Me and Earl and the Dying Girl by Jesse Andrews
Reviewed 15 April 2015
1 / 5 stars
Greg Gaines is the last master of high school espionage, able to disappear at will into any social environment. He has only one friend, Earl, and together they spend their time making movies, their own incomprehensible versions of Coppola and Herzog cult classics.
Until Greg’s mother forces him to rekindle his childhood friendship with Rachel.
Rachel has been diagnosed with leukemia—-cue extreme adolescent awkwardness—-but a parental mandate has been issued and must be obeyed. When Rachel stops treatment, Greg and Earl decide the thing to do is to make a film for her, which turns into the Worst Film Ever Made and becomes a turning point in each of their lives.
And all at once Greg must abandon invisibility and stand in the spotlight.
I just spent a good portion of my reading life reading 300 pages that led up to….nothing. In life, most of the time there is no life changed revelation or moment of realization that life is short and that you should change and do something to make your life more meaningful. And I understand this book is trying to portray that fact. Sometimes death doesn’t change who we are and the way we look at things.
But I promised I’d be honest in my reviews.
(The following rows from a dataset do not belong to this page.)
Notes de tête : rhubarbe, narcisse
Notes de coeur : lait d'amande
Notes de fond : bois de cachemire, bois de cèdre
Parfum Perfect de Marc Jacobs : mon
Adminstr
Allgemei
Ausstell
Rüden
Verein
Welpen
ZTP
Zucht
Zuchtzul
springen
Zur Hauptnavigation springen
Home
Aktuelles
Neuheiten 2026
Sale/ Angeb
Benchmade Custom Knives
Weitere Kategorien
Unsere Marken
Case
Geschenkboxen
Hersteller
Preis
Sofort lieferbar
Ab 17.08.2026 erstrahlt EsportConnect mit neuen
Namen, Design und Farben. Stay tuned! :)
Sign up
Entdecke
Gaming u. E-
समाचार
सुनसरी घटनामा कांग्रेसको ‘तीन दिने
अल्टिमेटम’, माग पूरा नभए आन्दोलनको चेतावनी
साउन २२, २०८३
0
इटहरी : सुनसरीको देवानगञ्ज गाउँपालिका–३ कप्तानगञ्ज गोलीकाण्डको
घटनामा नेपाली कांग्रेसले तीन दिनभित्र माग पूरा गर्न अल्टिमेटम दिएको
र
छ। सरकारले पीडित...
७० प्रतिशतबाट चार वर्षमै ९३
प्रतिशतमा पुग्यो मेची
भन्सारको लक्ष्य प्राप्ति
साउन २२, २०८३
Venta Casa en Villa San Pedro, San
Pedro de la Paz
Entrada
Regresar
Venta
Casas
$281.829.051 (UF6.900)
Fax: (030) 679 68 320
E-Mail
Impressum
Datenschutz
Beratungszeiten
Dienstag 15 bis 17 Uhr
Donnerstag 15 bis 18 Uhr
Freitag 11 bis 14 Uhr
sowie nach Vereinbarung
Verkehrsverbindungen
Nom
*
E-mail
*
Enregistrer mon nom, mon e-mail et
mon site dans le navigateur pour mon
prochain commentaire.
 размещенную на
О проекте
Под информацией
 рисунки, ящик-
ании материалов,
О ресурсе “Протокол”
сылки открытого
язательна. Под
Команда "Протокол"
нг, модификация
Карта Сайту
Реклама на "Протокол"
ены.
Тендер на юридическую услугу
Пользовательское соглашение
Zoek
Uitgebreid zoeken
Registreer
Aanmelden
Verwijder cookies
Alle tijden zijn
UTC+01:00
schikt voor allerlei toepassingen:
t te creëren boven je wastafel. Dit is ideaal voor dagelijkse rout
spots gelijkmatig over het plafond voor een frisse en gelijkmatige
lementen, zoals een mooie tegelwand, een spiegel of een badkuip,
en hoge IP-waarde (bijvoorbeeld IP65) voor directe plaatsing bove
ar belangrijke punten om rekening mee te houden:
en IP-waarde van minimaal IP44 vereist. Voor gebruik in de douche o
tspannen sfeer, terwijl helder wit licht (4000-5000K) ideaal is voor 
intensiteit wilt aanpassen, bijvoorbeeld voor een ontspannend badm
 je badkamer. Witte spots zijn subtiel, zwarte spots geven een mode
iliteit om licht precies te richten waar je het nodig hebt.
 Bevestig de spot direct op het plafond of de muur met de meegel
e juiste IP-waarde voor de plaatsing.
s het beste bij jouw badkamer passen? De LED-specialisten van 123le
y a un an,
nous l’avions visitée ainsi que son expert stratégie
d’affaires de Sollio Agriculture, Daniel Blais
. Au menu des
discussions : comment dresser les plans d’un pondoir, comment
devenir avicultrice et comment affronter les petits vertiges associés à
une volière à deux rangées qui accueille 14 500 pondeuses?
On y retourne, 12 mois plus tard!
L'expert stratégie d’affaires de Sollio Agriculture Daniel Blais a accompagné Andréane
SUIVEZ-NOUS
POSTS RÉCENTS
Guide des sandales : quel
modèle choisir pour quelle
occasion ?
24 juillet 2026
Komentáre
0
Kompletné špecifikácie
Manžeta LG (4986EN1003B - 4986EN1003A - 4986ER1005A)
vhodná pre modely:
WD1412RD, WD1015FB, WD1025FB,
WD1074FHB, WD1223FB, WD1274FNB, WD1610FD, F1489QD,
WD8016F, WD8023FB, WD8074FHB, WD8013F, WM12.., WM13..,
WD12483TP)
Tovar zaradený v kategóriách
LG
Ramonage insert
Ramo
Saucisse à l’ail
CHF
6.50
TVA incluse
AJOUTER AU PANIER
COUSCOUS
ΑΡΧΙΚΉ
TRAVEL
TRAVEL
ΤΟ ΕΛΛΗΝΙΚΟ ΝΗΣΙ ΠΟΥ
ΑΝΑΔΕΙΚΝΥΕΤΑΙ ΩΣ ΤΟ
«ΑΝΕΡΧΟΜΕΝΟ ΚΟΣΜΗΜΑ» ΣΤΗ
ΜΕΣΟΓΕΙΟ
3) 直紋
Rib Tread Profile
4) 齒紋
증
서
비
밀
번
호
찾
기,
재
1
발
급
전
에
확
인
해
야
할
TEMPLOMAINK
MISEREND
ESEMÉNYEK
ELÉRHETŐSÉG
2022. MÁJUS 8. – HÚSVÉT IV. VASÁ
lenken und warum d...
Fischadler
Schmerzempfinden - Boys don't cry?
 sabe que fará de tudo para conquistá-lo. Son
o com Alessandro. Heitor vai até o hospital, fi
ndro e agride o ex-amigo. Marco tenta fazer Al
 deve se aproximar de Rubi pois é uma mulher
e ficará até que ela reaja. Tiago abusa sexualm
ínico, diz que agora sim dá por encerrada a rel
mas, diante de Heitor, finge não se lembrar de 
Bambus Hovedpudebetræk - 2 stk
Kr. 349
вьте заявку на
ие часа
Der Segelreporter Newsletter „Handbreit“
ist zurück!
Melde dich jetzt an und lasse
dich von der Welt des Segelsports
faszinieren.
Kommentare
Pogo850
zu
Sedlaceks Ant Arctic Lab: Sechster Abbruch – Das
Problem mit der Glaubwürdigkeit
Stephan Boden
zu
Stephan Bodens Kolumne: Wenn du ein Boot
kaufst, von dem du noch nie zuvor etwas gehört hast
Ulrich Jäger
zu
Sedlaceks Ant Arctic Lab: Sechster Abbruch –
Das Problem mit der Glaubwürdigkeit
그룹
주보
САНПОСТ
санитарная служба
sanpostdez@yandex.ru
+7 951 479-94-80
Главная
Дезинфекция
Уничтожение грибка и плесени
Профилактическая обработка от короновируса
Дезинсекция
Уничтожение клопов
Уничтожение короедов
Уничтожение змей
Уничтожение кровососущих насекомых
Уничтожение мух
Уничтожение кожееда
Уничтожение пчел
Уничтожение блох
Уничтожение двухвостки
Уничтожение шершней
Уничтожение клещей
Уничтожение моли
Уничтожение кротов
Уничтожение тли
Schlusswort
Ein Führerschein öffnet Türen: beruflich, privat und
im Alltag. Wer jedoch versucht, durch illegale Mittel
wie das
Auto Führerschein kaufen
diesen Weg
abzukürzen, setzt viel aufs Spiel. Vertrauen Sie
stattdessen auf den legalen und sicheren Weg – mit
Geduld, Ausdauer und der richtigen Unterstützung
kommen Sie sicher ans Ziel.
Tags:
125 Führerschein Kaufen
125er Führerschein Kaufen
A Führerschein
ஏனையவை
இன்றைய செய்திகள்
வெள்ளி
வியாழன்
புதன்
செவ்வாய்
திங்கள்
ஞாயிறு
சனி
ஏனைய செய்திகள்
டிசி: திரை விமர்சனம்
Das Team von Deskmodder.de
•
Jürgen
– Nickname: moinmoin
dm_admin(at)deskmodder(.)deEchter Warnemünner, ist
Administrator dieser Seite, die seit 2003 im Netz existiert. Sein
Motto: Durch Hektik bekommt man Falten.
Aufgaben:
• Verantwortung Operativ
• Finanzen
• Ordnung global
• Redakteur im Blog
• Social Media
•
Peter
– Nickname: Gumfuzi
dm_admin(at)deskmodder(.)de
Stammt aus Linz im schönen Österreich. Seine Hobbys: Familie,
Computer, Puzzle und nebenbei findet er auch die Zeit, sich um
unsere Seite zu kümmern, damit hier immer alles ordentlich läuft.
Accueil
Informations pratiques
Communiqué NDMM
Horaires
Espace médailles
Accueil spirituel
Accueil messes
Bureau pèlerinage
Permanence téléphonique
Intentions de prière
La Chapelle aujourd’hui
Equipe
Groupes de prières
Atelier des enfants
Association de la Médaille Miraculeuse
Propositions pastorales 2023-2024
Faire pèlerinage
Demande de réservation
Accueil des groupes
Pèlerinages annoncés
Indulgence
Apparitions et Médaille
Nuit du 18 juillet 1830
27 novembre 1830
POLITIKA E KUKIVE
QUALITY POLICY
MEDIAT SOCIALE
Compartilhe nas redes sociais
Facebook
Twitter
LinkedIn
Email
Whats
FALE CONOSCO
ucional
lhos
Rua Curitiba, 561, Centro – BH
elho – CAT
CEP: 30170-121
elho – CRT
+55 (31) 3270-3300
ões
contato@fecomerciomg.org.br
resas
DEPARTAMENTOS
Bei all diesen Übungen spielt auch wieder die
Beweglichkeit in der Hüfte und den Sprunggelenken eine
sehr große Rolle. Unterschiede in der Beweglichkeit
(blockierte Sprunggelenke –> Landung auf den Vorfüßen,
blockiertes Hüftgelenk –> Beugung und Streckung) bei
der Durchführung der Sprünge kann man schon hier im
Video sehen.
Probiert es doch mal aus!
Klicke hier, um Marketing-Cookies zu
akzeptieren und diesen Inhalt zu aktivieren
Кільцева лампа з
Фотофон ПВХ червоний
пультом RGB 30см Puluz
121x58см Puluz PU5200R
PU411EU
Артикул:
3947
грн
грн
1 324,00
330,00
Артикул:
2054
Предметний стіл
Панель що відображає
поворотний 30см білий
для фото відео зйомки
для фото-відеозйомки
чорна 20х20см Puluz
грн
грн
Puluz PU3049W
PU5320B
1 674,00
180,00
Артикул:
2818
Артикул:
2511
Never brutally rude, because I understand how much effort is put into writing a book. But I do need to be honest.
I didn’t like this book. I didn’t care for Greg. I’ve been a high school student that wanted nothing more than to blend in and attract as little attention as possible, but Greg takes this idea to a whole new level. A lot of reviews I’ve read have people saying how funny they thought this book was. I really didn’t find much humor woven in. I cracked a few smiles but nothing that made me burst out laughing.
I liked Earl and Rachel. I thought they were realistic, and relatable on a lot of levels for a lot of people. Greg though….I’ve never met anyone quite like him. And he just seemed so removed from the world and obsessed with not drawing attention to himself, I couldn’t help but question what kind of character he was.
I was waiting for a switch. Something meaningful about this book I could grab onto and say “Yea, most of the book was a waste, but at least this character learned something about himself or grew as a person or something.” I’m really disappointed to say that this book had none of those things (at least from my perspective.) Greg didn’t learn anything. He didn’t grow as a person, and he was still the same immature, slightly off senior he was at the end of the book as he was when he started writing it at the beginning of senior year.
I guess I just like things that have a point. This had no point. But I guess that was the point.
Please don’t waste your valuable reading time as I did.
Though the trailer for the movie looks good. They may have changed it so the movie is better than the book? Fingers crossed.